China slows to cruising speed; India perks up | Reuters 02/08/2010 | 11:24am IST
China’s manufacturing sector cooled further in July, even shrinking by one measure, but markets took the news as a sign of a desired slowdown rather than a harbinger of a slump that could derail global recovery. Manufacturing surveys from other big emerging economies India and Russia, also served to bolster investor sentiment, with Asia’s third-largest economy marking its 16th month of expansion and Russia’s activity improving for the seventh month in a row. HSBC survey of Chinese companies showed on Monday that manufacturing activity fell for the first time since the depths of the global downturn in March 2009, while a similar government survey published on Sunday showed a marked dip in growth.
A marked slowdown in U.S. growth in the second quarter heightened market concerns about the strength of recovery in the world’s biggest economy, leaving investors betting on China and the rest of Asian to pick up the slack. One concern is that Asia, which has led the economic recovery, could lose traction if the authorities in Beijing pulled on the reins too hard, hitting demand in what has become a top export market for many of China’s regional peers. The economy already slowed markedly from April to June, expanding at a 10.3 percent annual clip after 11.9 percent growth in the first quarter. HSBC, however, played down fears that world’s prime growth engine, poised to overtake Japan this year as the second largest economy, might be sputtering. “We still expect the economy to grow by around 9 percent in the second half of 2010 and 2011, driven by resilient private consumption and continued investment demands of ongoing infrastructure and new public housing construction projects,” HSBC economists Qu Hongbin and Sun Junwei said in a note. CONTROLLED SLOWDOWN
An index based on a nationwide survey of business executives conducted for HSBC dropped to 49.4 from 50.4 in June, while one compiled by China’ statistics bureau fell to a 17-month low of 51.2 from 52.1 in June. With surveys still seen fitting a scenario of a controlled slowdown resulting from government efforts to prevent overheating, financial markets took the data in stride. The Japanese yen and Australian dollar barely budged, while an index of Asian stocks outside Japan edged up following the report. India’s HSBC Markit Purchasing Managers’ Index, bounced back in July, driven by new orders and stronger factory output, rising to 57.6 in July from 57.3 in June when it slipped from a multi-year high.

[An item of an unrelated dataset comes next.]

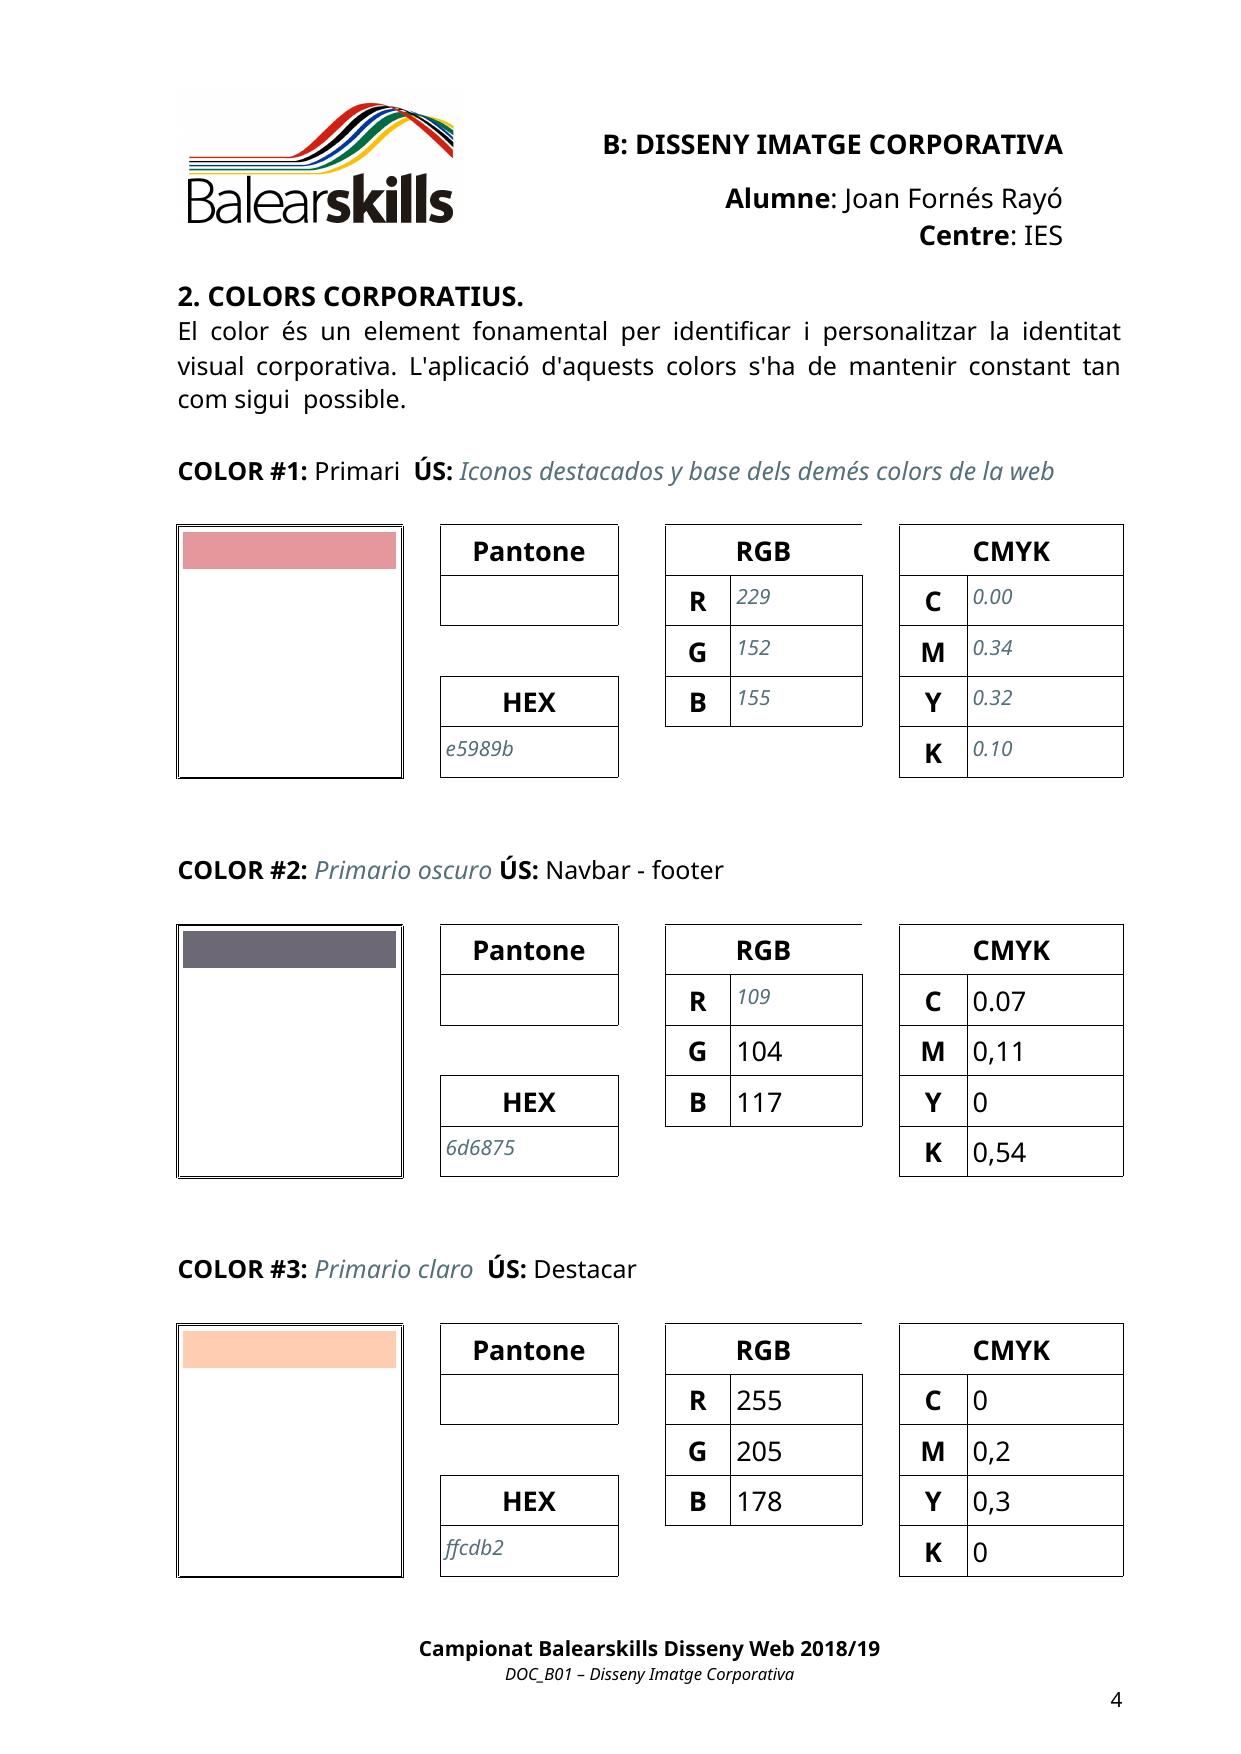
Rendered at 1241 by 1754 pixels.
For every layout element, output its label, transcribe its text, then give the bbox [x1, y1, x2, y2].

“India is on a roll. The economy was given another leg up in July as new orders continued to pour in. Even the export sector appears to be holding up well, despite worries over cooling demand abroad,” said Frederic Neumann, co-head of Asian Economics Research at HSBC. In Russia, the headline index crept up to 52.7 from 52.6 on the back of rising orders and employment. South Korea’s trade data out on Sunday also helped boost confidence with exports growing by nearly 30 percent from a year earlier in July, beating market expectations. The country’s PMI manufacturing index eased slightly in July, but remained comfortably above the no change threshold.
In another sign of the region’s strength Australia’s PMI gauge rose on the back of growth in orders and output. U.S. manufacturing PMI, due at 1400 GMT, is expected to drop to 54.1 in July from 56.2 in June, and will follow Friday’s gross domestic product data that showed economic growth slipping to 2.4 percent in the second quarter from 3.7 percent in the first. In contrast, the euro zone, dogged by lingering anxiety about high levels of sovereign debt, is showing remarkable resilience. The July manufacturing PMI index due around 0800 GMT is seen at 56.5, unchanged from June and well in the growth territory. On Friday, Belgium reported economic growth of 0.7 percent in the past quarter after a stagnant performance in the first quarter. While Belgium is only the euro area’s sixth-largest economy it is the first to report its GDP data and it is often seen as bellwether for the single currency area because of its trade and business links with bigger EU partners.